« Yaourt est mort, juste avant les vacances. Nous n’avons rien dit à Vincent. Lui-même a attendu longtemps pour poser des questions, comme s’il se doutait de quelque chose. Un peu gênés, nous avons parlé d’un voyage, d’une petite chatte que Yaourt avait rencontrée… » Ainsi débute l’une des plus jolies chroniques de Philippe Delerm, dans Le Bonheur, tableaux et bavardages (Le Rocher). Un recueil édité en 1986, bien avant que Delerm père ne connaisse le succès fou avec La première gorgée de bière… Aujourd’hui, le Vincent de l’histoire est devenu chanteur. Encore inconnu du plus grand nombre en janvier 2002, son nom est célébré, de salles des profs en salles de concerts, par des milliers d’amateurs, séduits. Peut-être lui aura-t-il fallu cela pour oublier la mort de son petit chat, Yaourt…
Jolie « success story » que celle de Vincent Delerm. Une histoire unique, par sa brièveté, dans les annales de la chanson : seuls des « boys’ bands » poussés par une chaîne de télévision commerciale et un matraquage conséquent sur les radios formatées « 11-19 ans » ont connu une notoriété plus rapide. Le succès de Delerm fils est en décalage complet avec l’univers de son premier album et de ses concerts : peu de concessions musicales, goût pour la belle écriture et la mise en scène de portraits acides et de scènes de genre. Par exemple l’étudiant amoureux fou d’une image de diva, le premier contact avec les parents de la bien-aimée ou la lettre d’une mère à sa fille et à ses petits-enfants qu’elle ne voit plus beaucoup… Tout un univers tendre, drôle ou émouvant que l’on a déjà connu, mais c’était il y a longtemps, avec un autre magicien des mots et du portrait, Gilbert Laffaille.
Vincent Delerm naît un 31 août 1976 « dans une famille de profs de lettres », à Rouen. Pendant toute son enfance, il ignore presque le second métier de son père, écrivain, et celui de sa mère, illustratrice. Caractéristique essentielle de cette vie, Vincent voit beaucoup de concerts, très jeune : Alain Souchon, Philippe Chatel, Gilbert Laffaille, Angelo Branduardi et même la tournée d’adieux des Frères Jacques… Lycéen, Vincent Delerm entre en rock, tendance Cure et Joy Division, tout en composant de sages chansons piano-voix à la maison… Ses études de lettres modernes à l’université de Rouen sont fondatrices : il se lance dans le théâtre et se prend de passion pour le cinéma, en particulier celui de François Truffaut, à qui il consacre sa maîtrise. En 1998, Vincent foule sa première scène de chanteur, à Rouen. Les choses sérieuses commencent en 1999, après qu’il a composé quatre des titres qui figurent aujourd’hui dans son premier album. La tournée des petites salles parisiennes commence.

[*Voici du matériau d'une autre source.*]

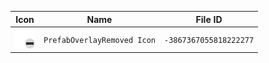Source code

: | Icon | Name | File ID |
| ---  | ---  | ---     |
| ![](PrefabOverlayRemoved%20Icon.png) | `PrefabOverlayRemoved Icon` | `-3867367055818222277` |
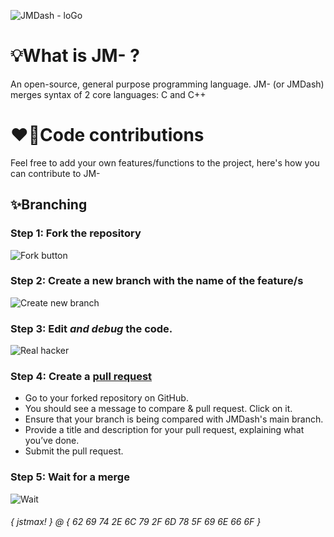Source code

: ![JMDash - loGo](https://github.com/user-attachments/assets/33acd329-9c04-4170-9105-3a257fcfdace)

# 💡What is JM- ?
An open-source, general purpose programming language.
JM- (or JMDash) merges syntax of 2 core languages: C and C++

# ❤️‍🔥Code contributions
Feel free to add your own features/functions to the project, here's how you can contribute to JM-
## ✨Branching
### Step 1: Fork the repository
![Fork button](https://github.com/user-attachments/assets/79055ba2-f80d-4b01-8b24-df345ee6e0a2)
### Step 2: Create a new branch with the name of the feature/s
![Create new branch](https://github.com/user-attachments/assets/d07be6d8-f2db-46f8-a2b1-1007094eb4b2)
### Step 3: Edit *and debug* the code.
![Real hacker](https://github.com/user-attachments/assets/f7ad7cd6-d3e2-4296-953d-22ff50a22ec6)
### Step 4: Create a [pull request](https://github.com/maxwastakenyt/jmdash/pulls)
* Go to your forked repository on GitHub.
* You should see a message to compare & pull request. Click on it.
* Ensure that your branch is being compared with JMDash's main branch.
* Provide a title and description for your pull request, explaining what you’ve done.
* Submit the pull request.
### Step 5: Wait for a merge
![Wait](https://github.com/user-attachments/assets/c2c4e334-52eb-4621-8756-a2b851c27839)

###### { jstmax! } @ { 62 69 74 2E 6C 79 2F 6D 78 5F 69 6E 66 6F }
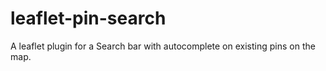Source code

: # leaflet-pin-search
A leaflet plugin for a Search bar with autocomplete on existing pins on the map.
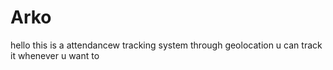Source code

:# Arko
hello this is a attendancew tracking system through geolocation u can track it whenever u want to 
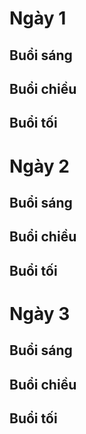# Ngày 1
## Buổi sáng
## Buổi chiều
## Buổi tối

# Ngày 2
## Buổi sáng
## Buổi chiều
## Buổi tối

# Ngày 3
## Buổi sáng
## Buổi chiều
## Buổi tối

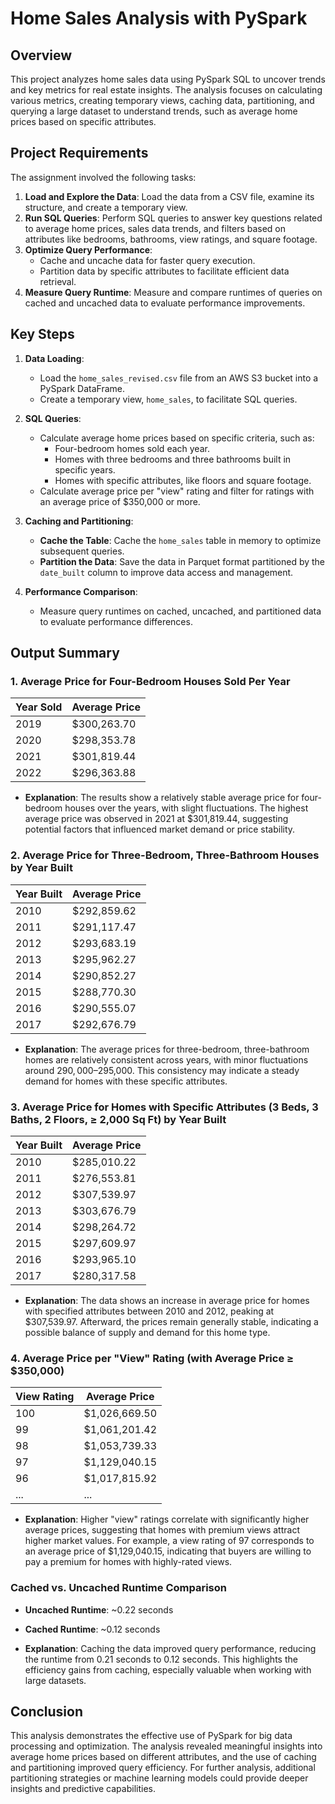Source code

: # Home Sales Analysis with PySpark

## Overview

This project analyzes home sales data using PySpark SQL to uncover trends and key metrics for real estate insights. The analysis focuses on calculating various metrics, creating temporary views, caching data, partitioning, and querying a large dataset to understand trends, such as average home prices based on specific attributes.

## Project Requirements

The assignment involved the following tasks:

1. **Load and Explore the Data**: Load the data from a CSV file, examine its structure, and create a temporary view.
2. **Run SQL Queries**: Perform SQL queries to answer key questions related to average home prices, sales data trends, and filters based on attributes like bedrooms, bathrooms, view ratings, and square footage.
3. **Optimize Query Performance**:
   - Cache and uncache data for faster query execution.
   - Partition data by specific attributes to facilitate efficient data retrieval.
4. **Measure Query Runtime**: Measure and compare runtimes of queries on cached and uncached data to evaluate performance improvements.

## Key Steps

1. **Data Loading**:
   - Load the `home_sales_revised.csv` file from an AWS S3 bucket into a PySpark DataFrame.
   - Create a temporary view, `home_sales`, to facilitate SQL queries.

2. **SQL Queries**:
   - Calculate average home prices based on specific criteria, such as:
     - Four-bedroom homes sold each year.
     - Homes with three bedrooms and three bathrooms built in specific years.
     - Homes with specific attributes, like floors and square footage.
   - Calculate average price per "view" rating and filter for ratings with an average price of $350,000 or more.

3. **Caching and Partitioning**:
   - **Cache the Table**: Cache the `home_sales` table in memory to optimize subsequent queries.
   - **Partition the Data**: Save the data in Parquet format partitioned by the `date_built` column to improve data access and management.

4. **Performance Comparison**:
   - Measure query runtimes on cached, uncached, and partitioned data to evaluate performance differences.

## Output Summary

### 1. Average Price for Four-Bedroom Houses Sold Per Year

| Year Sold | Average Price |
|-----------|---------------|
| 2019      | $300,263.70   |
| 2020      | $298,353.78   |
| 2021      | $301,819.44   |
| 2022      | $296,363.88   |

- **Explanation**: The results show a relatively stable average price for four-bedroom houses over the years, with slight fluctuations. The highest average price was observed in 2021 at $301,819.44, suggesting potential factors that influenced market demand or price stability.

### 2. Average Price for Three-Bedroom, Three-Bathroom Houses by Year Built

| Year Built | Average Price |
|------------|---------------|
| 2010       | $292,859.62   |
| 2011       | $291,117.47   |
| 2012       | $293,683.19   |
| 2013       | $295,962.27   |
| 2014       | $290,852.27   |
| 2015       | $288,770.30   |
| 2016       | $290,555.07   |
| 2017       | $292,676.79   |

- **Explanation**: The average prices for three-bedroom, three-bathroom homes are relatively consistent across years, with minor fluctuations around $290,000–$295,000. This consistency may indicate a steady demand for homes with these specific attributes.

### 3. Average Price for Homes with Specific Attributes (3 Beds, 3 Baths, 2 Floors, ≥ 2,000 Sq Ft) by Year Built

| Year Built | Average Price |
|------------|---------------|
| 2010       | $285,010.22   |
| 2011       | $276,553.81   |
| 2012       | $307,539.97   |
| 2013       | $303,676.79   |
| 2014       | $298,264.72   |
| 2015       | $297,609.97   |
| 2016       | $293,965.10   |
| 2017       | $280,317.58   |

- **Explanation**: The data shows an increase in average price for homes with specified attributes between 2010 and 2012, peaking at $307,539.97. Afterward, the prices remain generally stable, indicating a possible balance of supply and demand for this home type.

### 4. Average Price per "View" Rating (with Average Price ≥ $350,000)

| View Rating | Average Price |
|-------------|---------------|
| 100         | $1,026,669.50 |
| 99          | $1,061,201.42 |
| 98          | $1,053,739.33 |
| 97          | $1,129,040.15 |
| 96          | $1,017,815.92 |
| ...         | ...           |

- **Explanation**: Higher "view" ratings correlate with significantly higher average prices, suggesting that homes with premium views attract higher market values. For example, a view rating of 97 corresponds to an average price of $1,129,040.15, indicating that buyers are willing to pay a premium for homes with highly-rated views.

### Cached vs. Uncached Runtime Comparison

- **Uncached Runtime**: ~0.22 seconds
- **Cached Runtime**: ~0.12 seconds

- **Explanation**: Caching the data improved query performance, reducing the runtime from 0.21 seconds to 0.12 seconds. This highlights the efficiency gains from caching, especially valuable when working with large datasets.

## Conclusion

This analysis demonstrates the effective use of PySpark for big data processing and optimization. The analysis revealed meaningful insights into average home prices based on different attributes, and the use of caching and partitioning improved query efficiency. For further analysis, additional partitioning strategies or machine learning models could provide deeper insights and predictive capabilities.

La grande chance de Vincent Delerm est, en 2000, la rencontre de François Morel, comédien très médiatisé des Deschiens, la troupe de Jérôme Deschamps. C’est grâce à lui que Vincent passe dans une émission spécialisée de France Inter, Sur le pont des artistes, et qu’il y rencontre le chanteur Thomas Fersen, autre jeune homme très doué, qui le prend en première partie de ses concerts en juin 2001 et le fait entrer dans sa maison de disques… La suite appartient à Vincent Delerm, à son talent, à sa voix et à ses portraits intimes, doux et amers…
CD : Vincent Delerm, Warner/ Tôt ou tard.